──────── ENTRIES SUPPLIED ────────

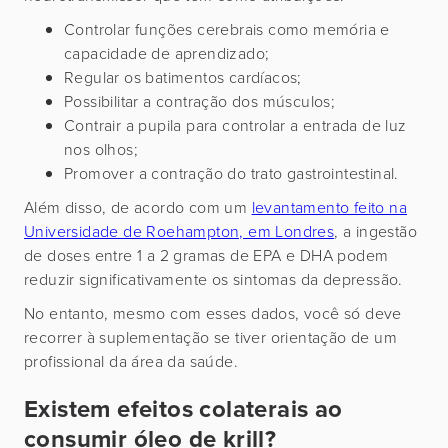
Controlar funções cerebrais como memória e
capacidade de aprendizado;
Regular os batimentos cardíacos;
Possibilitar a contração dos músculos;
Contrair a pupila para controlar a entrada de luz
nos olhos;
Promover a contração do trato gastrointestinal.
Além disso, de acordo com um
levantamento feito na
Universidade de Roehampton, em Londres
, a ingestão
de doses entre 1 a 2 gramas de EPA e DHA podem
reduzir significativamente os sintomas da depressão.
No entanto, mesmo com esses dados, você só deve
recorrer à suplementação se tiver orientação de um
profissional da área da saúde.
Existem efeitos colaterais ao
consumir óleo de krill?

────────
──────── ENTRIES SUPPLIED ────────

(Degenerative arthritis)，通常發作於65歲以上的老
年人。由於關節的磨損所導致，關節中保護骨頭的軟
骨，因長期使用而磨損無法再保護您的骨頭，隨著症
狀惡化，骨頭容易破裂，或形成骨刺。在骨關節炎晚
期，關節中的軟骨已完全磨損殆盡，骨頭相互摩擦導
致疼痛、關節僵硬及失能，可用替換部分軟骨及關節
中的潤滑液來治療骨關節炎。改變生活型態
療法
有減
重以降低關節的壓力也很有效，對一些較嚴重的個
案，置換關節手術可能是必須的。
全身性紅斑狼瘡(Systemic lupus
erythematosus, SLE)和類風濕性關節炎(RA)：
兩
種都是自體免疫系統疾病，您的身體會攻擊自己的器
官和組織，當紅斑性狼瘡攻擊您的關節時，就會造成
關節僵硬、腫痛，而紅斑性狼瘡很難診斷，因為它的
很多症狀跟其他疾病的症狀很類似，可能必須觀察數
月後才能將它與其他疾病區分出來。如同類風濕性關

────────
──────── ENTRIES SUPPLIED ────────

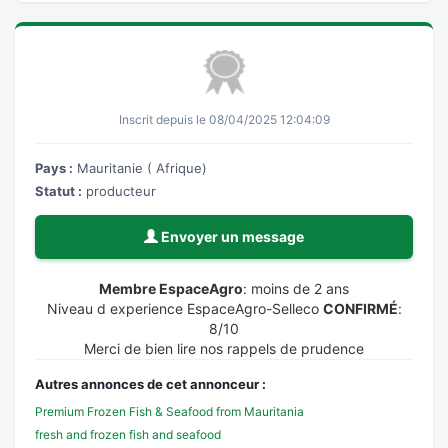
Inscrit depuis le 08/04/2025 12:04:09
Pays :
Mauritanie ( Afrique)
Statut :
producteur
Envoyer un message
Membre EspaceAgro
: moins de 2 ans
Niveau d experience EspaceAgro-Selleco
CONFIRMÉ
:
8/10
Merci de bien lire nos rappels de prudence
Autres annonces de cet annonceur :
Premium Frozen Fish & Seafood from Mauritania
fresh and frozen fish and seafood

────────

Write down every line of the data above that includes the string "contração".

◆ RESPONSE TO THIS TASK:
Possibilitar a contração dos músculos;
Promover a contração do trato gastrointestinal.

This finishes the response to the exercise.